Churchill’s kismet seems to have smiled on him when he waved on Vice Admiral Whitworth to engage with the German fleet on 13 April, as he had urged Captain Warburton-Lee three days earlier. (‘Attack at dawn, all good luck.’70) A further fluke was the success of Churchill’s convoy in avoiding the multitude of torpedoes aimed at it from German submarines.
Churchill had greatly underestimated the risk to his navy from above water. But he ignored as well the dangers from below the sea. Trond Kristiansen is a Narvik publisher specialising in the Norway Campaign. He says: ‘It was suicidal and insanely dangerous to bring the navy into Vestfjorden, because five U-boats were waiting for them.’71
U47 was commanded by Günther Prien who six months earlier had sunk HMS Royal Oak in Scapa Flow with the loss of 833 men. On the evening of 15 April, Prien came upon the Narvik convoy ‘NP1’ at anchorage fifteen miles east of Harstad, waiting to disembark. Prien was amazed to see through his periscope ‘a wall of ships’, including ‘three large transports, three small and two cruisers’ – the destruction of which, believes Geirr Haarr, could have influenced the entire Allied campaign in Norway.72 The weather was good, the target impossible to miss. At 10.42 p.m., Prien fired four torpedoes at two cruisers and two large transports. The distance: 700 yards. He waited for the certain explosion – but nothing. He reloaded, navigated closer, and three hours later fired another four torpedoes. Again, nothing happened,
except that U47 became grounded on an uncharted reef, and Prien had to send his crew out on deck to run up and down in order to rock the submarine free.
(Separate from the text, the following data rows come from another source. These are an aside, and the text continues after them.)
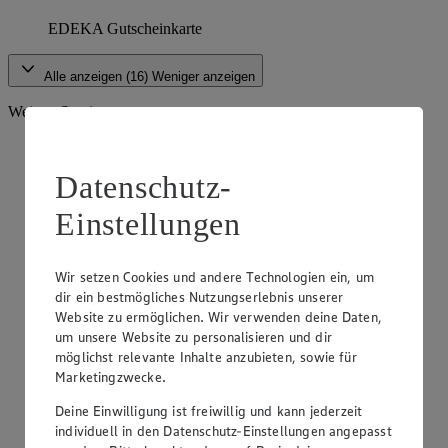
EDEKA Gutscheinkarte
Alle anzeigen (16)
Weniger anzeigen
Weitere Services
Datenschutz-
Einstellungen
Wir setzen Cookies und andere Technologien ein, um
dir ein bestmögliches Nutzungserlebnis unserer
Website zu ermöglichen. Wir verwenden deine Daten,
um unsere Website zu personalisieren und dir
möglichst relevante Inhalte anzubieten, sowie für
Marketingzwecke.
Deine Einwilligung ist freiwillig und kann jederzeit
individuell in den Datenschutz-Einstellungen angepasst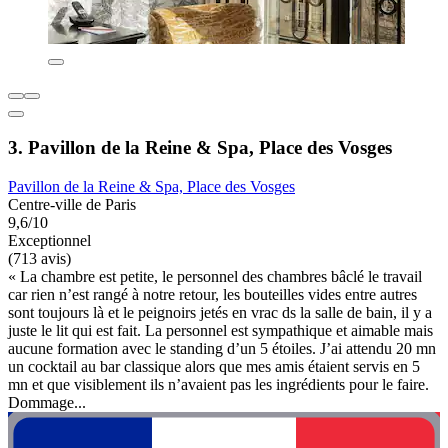
3. Pavillon de la Reine & Spa, Place des Vosges
Pavillon de la Reine & Spa, Place des Vosges
Centre-ville de Paris
9,6/10
Exceptionnel
(713 avis)
« La chambre est petite, le personnel des chambres bâclé le travail
car rien n’est rangé à notre retour, les bouteilles vides entre autres
sont toujours là et le peignoirs jetés en vrac ds la salle de bain, il y a
juste le lit qui est fait. La personnel est sympathique et aimable mais
aucune formation avec le standing d’un 5 étoiles. J’ai attendu 20 mn
un cocktail au bar classique alors que mes amis étaient servis en 5
mn et que visiblement ils n’avaient pas les ingrédients pour le faire.
Dommage...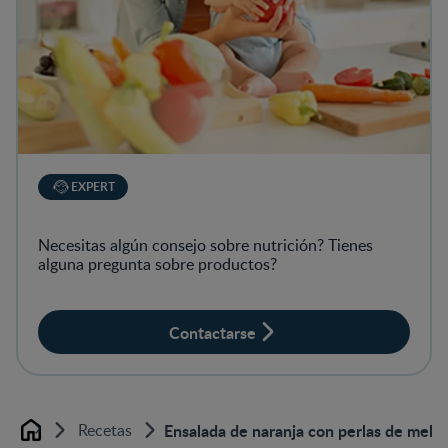
EXPERT
Necesitas algún consejo sobre nutrición? Tienes
alguna pregunta sobre productos?
Contactarse
Recetas
Ensalada de naranja con perlas de meló
Home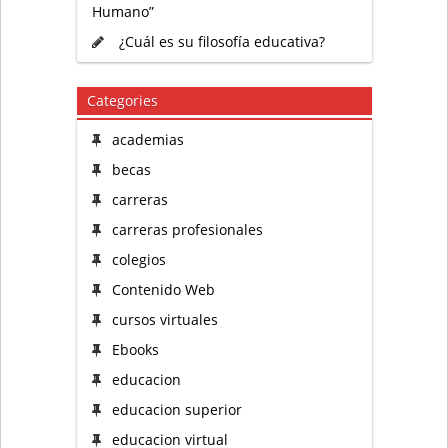
Humano”
¿Cuál es su filosofía educativa?
Categories
academias
becas
carreras
carreras profesionales
colegios
Contenido Web
cursos virtuales
Ebooks
educacion
educacion superior
educacion virtual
In what became part of the ongoing Torpedo Crisis or Versager (failure), Prien fired a total of ten torpedoes at sitting ducks like HMS Warspite and HMS Hotspur – all of which malfunctioned, either exploding prematurely or failing to detonate. The same failures were reported by the captains of U48, U46, U38, U49 and U65. The reasons were never explained satisfactorily. The high iron-ore content in the soil may have affected the magnetically activated pistols, and caused the gyro-magnets to make the torpedoes run deeper. Nicholas Rodger, one of Britain’s foremost naval historians, points out that before the war the German navy had practised firing torpedoes in a freshwater lake in Schleswig, and he conjectures that Prien’s torpedo officers might have neglected to make adjustments for the heavier salt water. At any rate, a disgusted Prien complained to Admiral Karl Dönitz that he had been sent to war with the equivalent of ‘wooden rifles’. In a few hours at Gallipoli, three of the largest vessels in the British fleet had gone to the bottom. Operation ‘Rupert’ might have been over and done with in a day at Harstad if Prien’s torpedoes had detonated on 15 April. Kristiansen says: ‘If the German torpedoes had functioned, Gallipoli would have looked like a children’s birthday party.’ For Churchill, it would have been a career-stopper.
War is supremely the domain of accident, and great flukes often decide great events. Although some scepticism is in order when introducing any speculation, Gunnar Hojem, head of Namsos’s History Society, predicts an outcome even more dramatic had Churchill’s army and navy commanders in Norway carried out his orders. ‘If Churchill had done what he meant to do, it would have been a catastrophe. Maybe we’d all be wearing brown shirts still today.’